It is no secret that higher education is under attack in this country. It should not come as a surprise, then, that these attacks are leading to a brain drain, particularly in traditionally red states, such as in the South. Perhaps more surprising to the Fairfield University community is that it could happen here, and it very well may.
On Sept. 19, retired U.S. Air Force General and now former President of Texas A&M, Mark A. Welsh III, stepped down in the wake of a gender identity controversy in a classroom at that school, as reported by AP News and CBS, among other sources. The controversy related to the filming of an interaction between an unnamed student and her professor, Dr. Melissa McCoul, in which the student protested discussing gender identity, claiming it was in opposition to President Trump’s executive orders pertaining to gender identity and higher education.
Dr. McCoul has since lost her position at Texas A&M, along with many of her superiors.
In California, UC Berkeley, long heralded as the center of the free speech movement in the United States, and as a bastion of protest movements in general, capitulated to President Trump’s administration by providing them with the names of 160 students and faculty suspected of alleged antisemitism, in the context of protests against Israel’s war in Gaza, as per Politico.
More recently, the American Association of University Professors (AAUP) released a study showing a distinctly chilled atmosphere among university faculty in the South, an area of traditionally red states.
In the AAUP study, widely disseminated by The Guardian but publicly available, which included responses from nearly 4,000 professors in the American South, faculty described a “widespread climate of fear and anxiety and by effect, an ongoing desire by some faculty to apply for jobs outside their current state, exacerbating ‘brain drain’ across the region.”
These separate incidents are not unrelated.
The AAUP study revealed that those professors seeking new employment opportunities, who accounted for 25 percent of respondents, listed blue states and swing states among those in which they applied for new positions. None of the top seven states listed were solidly red states, and only one, North Carolina, was in the South.
It is clear, then, that skilled educators no longer want to work in schools where policies approved by President Trump’s administration are the rule of the day. Some are being forced out by the efforts of students involved in conservative activism, while others are being investigated for their political leanings. This trend, the study suggests, is likely to continue and worsen.
That brings us back to Fairfield University.
While Fairfield University exists within the cultural regions of New York City and New England, which are far from conservative places, it exists as something of an island. According to The Princeton Review, which updates its lists on a yearly basis, most recently in August, Fairfield University is the 13th least friendly school for LGBTQ students in the United States.
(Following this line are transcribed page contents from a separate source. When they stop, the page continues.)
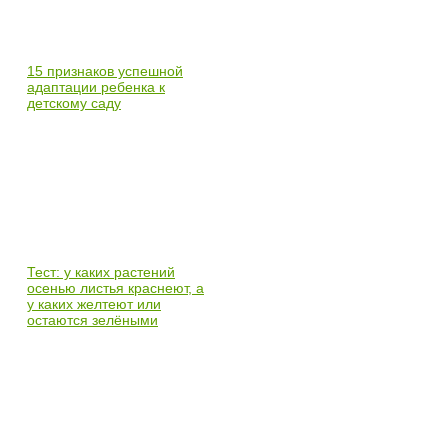
15 признаков успешной
адаптации ребенка к
детскому саду
Тест: у каких растений
осенью листья краснеют, а
у каких желтеют или
остаются зелёными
In such an environment, it would not be unimaginable for something like what happened at Texas A&M to happen here. With the recent addition of a Turning Point USA (TPUSA) chapter here at Fairfield, it may very well be the future in store for us.
TPUSA, co-founded by Charlie Kirk in 2012, launched their so-called Professor Watchlist in 2016, which lists academic staff the organization believes hold anti-American and leftist views. Currently, no professors at Fairfield University are on the list, though four remain from Texas A&M and 15 at UC Berkeley.
While TPUSA at Fairfield University has a constitution that states they are opposed to any sort of discrimination, the organization at large was built upon discrimination against those who hold left-leaning views. Beyond the rhetoric of promoting American ideals and the benefits of limited government, discrimination is practically its mission. While this may not be true of the local chapter, it is broadly true of the larger organization.
The TPUSA chapter at Fairfield University did not respond to a request for comment.
The potential for disaster is hard to ignore. If enough students at Fairfield University became convinced it was their duty to enforce President Trump’s ideas about higher education and gender identity, the school’s administration very well could be forced to capitulate. If it can happen at schools like Texas A&M, it can certainly happen here. The presence of a club whose very goal is conservative activism will no doubt make the problem that much worse.
There is hope, though. Students need to stand with their professors and defend their ability to educate as they should. Students owe Fairfield University’s educators and themselves a good, non-partisan education, free from the harmful effects of the policies of President Trump’s administration. Even better, the administration of Fairfield University owes its students and professors a strong stand against any harmful outside influence. Otherwise, we could end up like those students at Texas A&M and UC Berkeley, who were abandoned by their universities when they needed them most.